De même qu'un point se perd sans cadre de référence, les faits historiques manquent d'essence et de sens sans leurs circonstances. Le verdict de satisfaction de la partialité des phénomènes ferait désormais oublier ce principe. Nous sommes confrontés à l'une des conséquences de ce lais restreint et segmenté de l'approche des événements, par exemple dans les approches des deux courants archirivaux qui se disputent le primat de la vérité dans le domaine économique. Ou plutôt, sur les principes idéologiques sur lesquels s'appuient les sbires de l'économie politique socialiste et, d'autre part, sur les fondements du pragmatisme aveugle sur lesquels s'orientent les disciples de la soi-disant école autrichienne d'économie. Le matérialisme historique présuppose une « préhistoire » du monde qui n'est rien d'autre qu'un reflet du présent, et où il n'y a qu'un phénomène unique et exclusif : l'exploitation du travail. Dans la genèse historique imaginée par ses adversaires, le postulat de base est l'activité économique, le marché, dont le moteur premier est la volonté, la motivation ou le désir humain. Ainsi, dans les deux doctrines, les actions des individus constituent des faits en eux-mêmes, des métaphénomènes inauguraux, et même les plus isolés d'entre eux n'échappent pas à leur étiquetage.

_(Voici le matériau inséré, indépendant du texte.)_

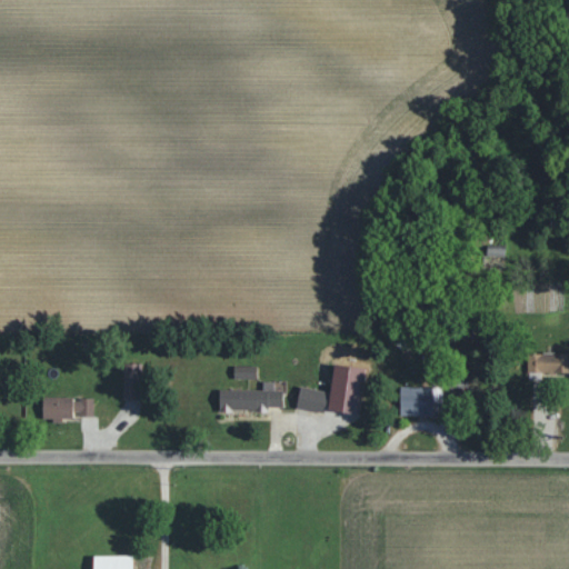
[(568,355),(527,353),(527,372),(539,372),(539,378),(568,378),(568,355)]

Or, ni l'exploration ni l'accomplissement d'un désir ou d'une volonté ne sont des choses intrinsèques. Ce sont avant tout des expressions de faits ou d'idées, des développements dans un contexte. Comme il ne voit que l'apparence du phénomène tel qu'il apparaît ou lui convient, le matérialisme historique dialectique prône une société ou plutôt une civilisation, fondée sur la valeur intrinsèque des choses, ce qui engendre toute une chaîne de malentendus dans l'interprétation de la réalité économique. phénomène. . Tandis que l'école autrichienne, en s'abstenant de toute sorte de scrupules préconçus, ne sonde le monde que dans les manifestations pratiques du marché, c'est-à-dire les symptômes du phénomène, les règles du jeu ; ce qui lui donne une certaine efficacité dans la projection descriptive des indices et des cycles économiques, mais lui dénie toute possibilité d'expliquer le sens qualitatif des choix et des actions de ses agents pour éclairer l'essence ou les voies de notre civilisation. Dans la mesure où seuls les phénomènes importent, ces deux théories manquent elles-mêmes d'éthos scientifique, au sens de ce qui pourrait éclairer le pourquoi des choses et pas seulement leurs implications. C'est peut-être pour cela qu'ils restent incomplets et insatisfaisants. Au fond, bien que tous deux aient une origine relativement récente, ils ne sont que sous le même parapluie de deux concepts très anciens et opposés : celui de la présence du mal dans le monde et celui du libre arbitre. Ou, comme le voulait Karl Mannheim, idéologie et utopie. Le premier régit l'exploitation unilatérale perverse parmi les hommes ; la seconde, la « main invisible », et aveugle, du marché.